**What needs to be done**.
Report every line of the entries that contains the word "pixels".

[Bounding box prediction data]
- - - -

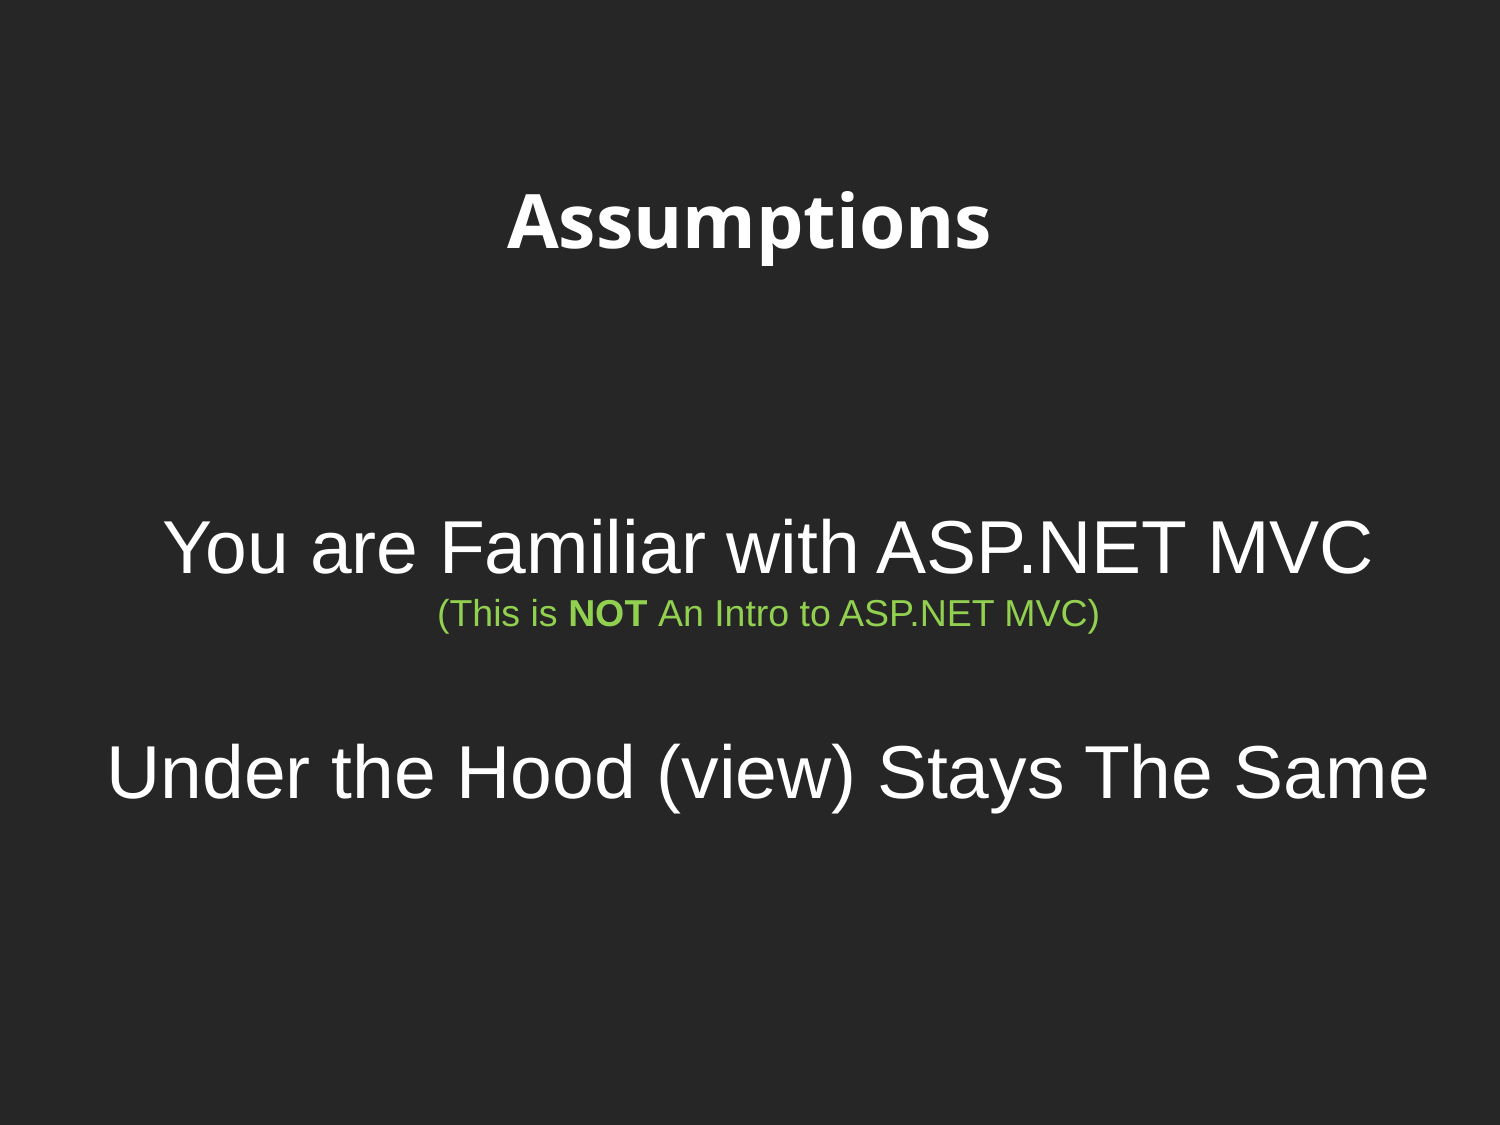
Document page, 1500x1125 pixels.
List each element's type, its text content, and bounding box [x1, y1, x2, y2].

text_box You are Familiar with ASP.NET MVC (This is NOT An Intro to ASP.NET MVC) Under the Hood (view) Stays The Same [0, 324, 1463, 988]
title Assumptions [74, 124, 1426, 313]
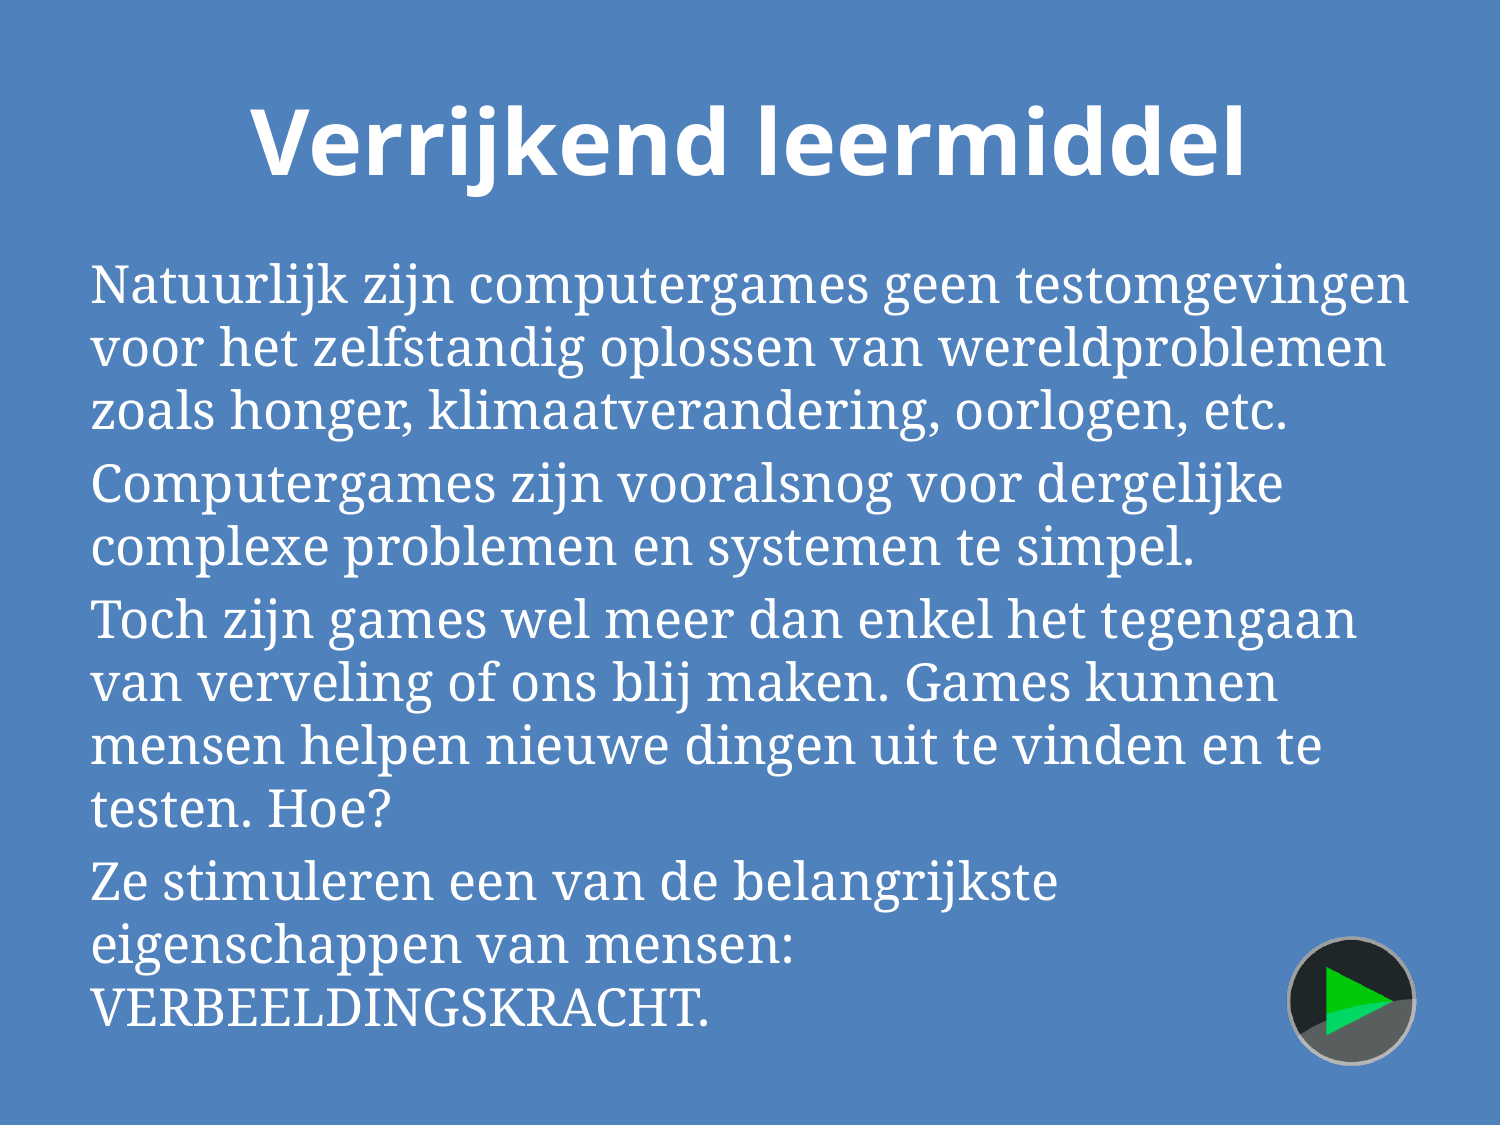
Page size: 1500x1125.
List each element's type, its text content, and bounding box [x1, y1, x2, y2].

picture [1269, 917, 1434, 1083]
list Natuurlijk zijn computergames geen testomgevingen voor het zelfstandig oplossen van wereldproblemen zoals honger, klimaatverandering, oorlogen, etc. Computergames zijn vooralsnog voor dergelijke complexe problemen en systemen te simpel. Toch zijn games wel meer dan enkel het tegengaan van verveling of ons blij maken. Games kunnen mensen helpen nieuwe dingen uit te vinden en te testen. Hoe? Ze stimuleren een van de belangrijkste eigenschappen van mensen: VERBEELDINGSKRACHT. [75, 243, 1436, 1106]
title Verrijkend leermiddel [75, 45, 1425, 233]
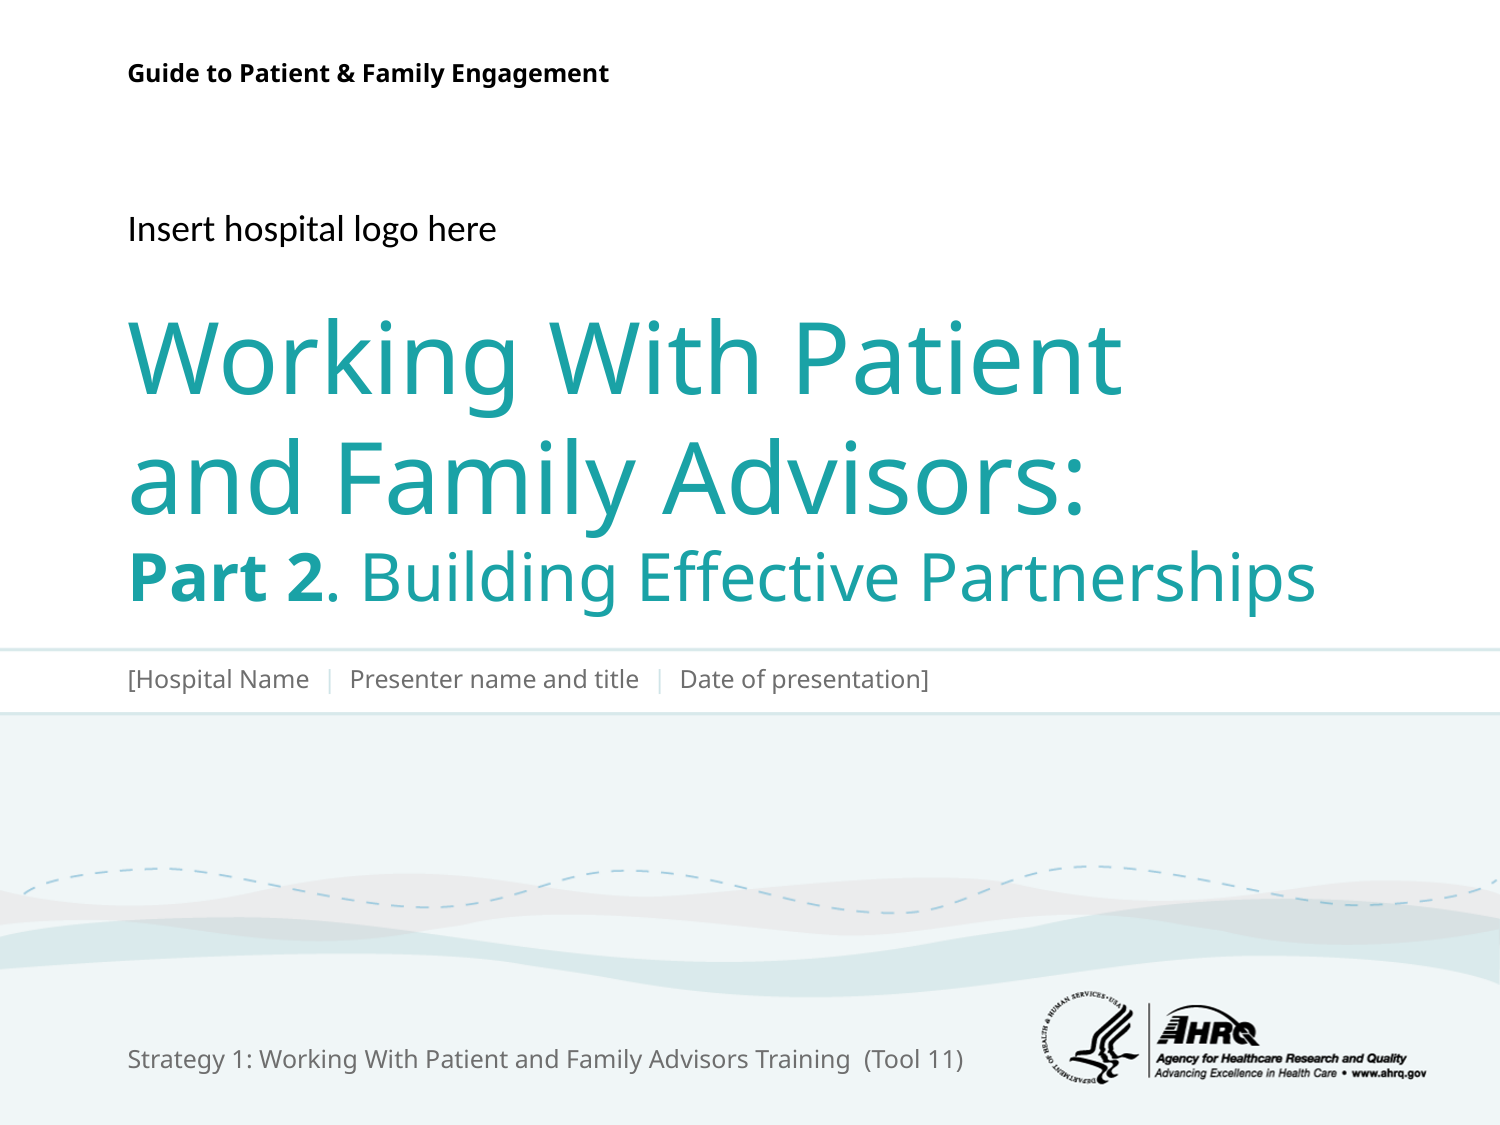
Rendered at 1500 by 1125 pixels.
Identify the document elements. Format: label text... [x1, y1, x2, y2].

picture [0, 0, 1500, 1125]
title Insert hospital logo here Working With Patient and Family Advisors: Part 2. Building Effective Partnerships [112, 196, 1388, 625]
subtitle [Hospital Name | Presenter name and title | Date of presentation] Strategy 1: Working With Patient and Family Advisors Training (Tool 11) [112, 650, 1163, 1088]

- - - -

**Response area**.
Document page, 1500x1125 pixels.
Rendered at 1500 by 1125 pixels.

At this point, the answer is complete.